Simplified explanation:

In nature, bacteria are under constant attack of viruses (bacteriophages). These viruses replicate by inserting their DNA into the bacterial DNA and hijacking the internals of the cells to produce more viruses.

Usually bacteria die when they are infected by a bacteriophage. But occasionally a single bacterium can survive the attack and parts of the viral DNA can be left behind. These DNA parts left in the cell (and also passed on to further generations) are CRISPR sequences. They can basically serve as a memory and fingerprint how the viral DNA from the attack in the past looked like.

Cas9 is an enzyme that some bacteria evolved to recognize new viral DNA by their similarity with the CRISPR sequences / guides they already “know” from the past. Cas9 removes that viral DNA from the cell by cutting it out, so it is like an immune system fighting back against viruses.

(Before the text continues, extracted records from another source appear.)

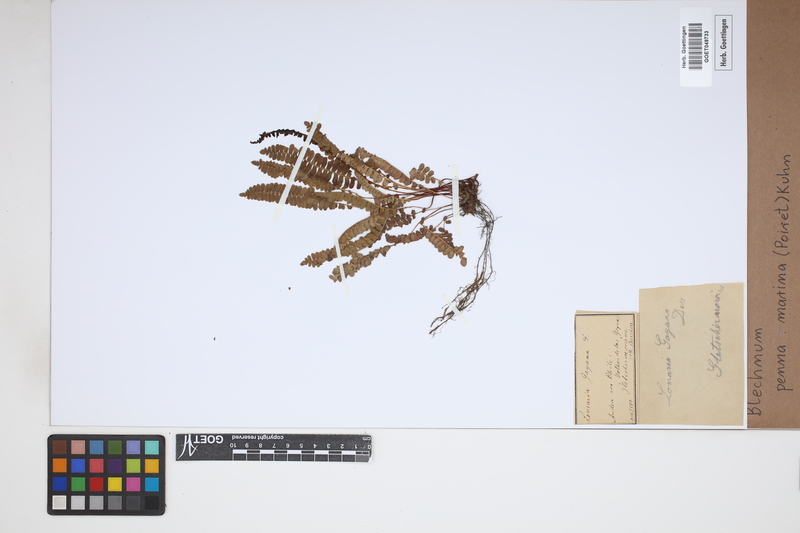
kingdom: Plantae
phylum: Tracheophyta
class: Polypodiopsida
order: Polypodiales
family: Blechnaceae
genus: Austroblechnum
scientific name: Austroblechnum penna-marina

Researchers have used Cas9 as scissors by basically supplying their own “custom CRISPR sequence” (not quite, but you can think of it like this. It is a guide RNA). Cas9 will then cut similar sequences out like originally in the bacteria, but the researchers can precisely control with the guide what is cut instead of only viral DNA.

Viruses inject DNA into bacteria in hopes that the bacteria will use that DNA to make more copies of the virus. Its hard for the bacteria to actually have a mechanism of figuring out what is its own DNA and what isn’t so the bacteria will usually just mindlessly make the stuff the DNA encodes, in this case that virus.

CRISPR is a system where some virus DNA is actually stored as part of the bacteria’s DNA in a special section. Then you have the CAS9 protein which kind of acts as police, it goes around and if it finds a floating piece of DNA out there, it will try to compare it to the DNA in the bacteria’s genes in the “enemy virus” section and if its a match, it snips the DNA.

Usually double stranded snips like this mean the end for the virus’s schemes, that DNA can no longer really be used for anything nefarious as its like building a house but with only half the blueprint, wont work.

However other organisms do have other proteins that can be used for double strand repair here. And if we inject some other DNA along side these proteins for double strand repair, there’s a good change the this additional DNA will be incorporated in the middle of the snip when the cut is fixed.

So with this system, we can generally design something that cuts at a specific place in DNA with CAS9 then add some more DNA in the middle and repair it. Up until this point we have been able to mess around with and make DNA in a lab setting with specific sequences but we could never actually get it into the genome of something alive. This solves that problem.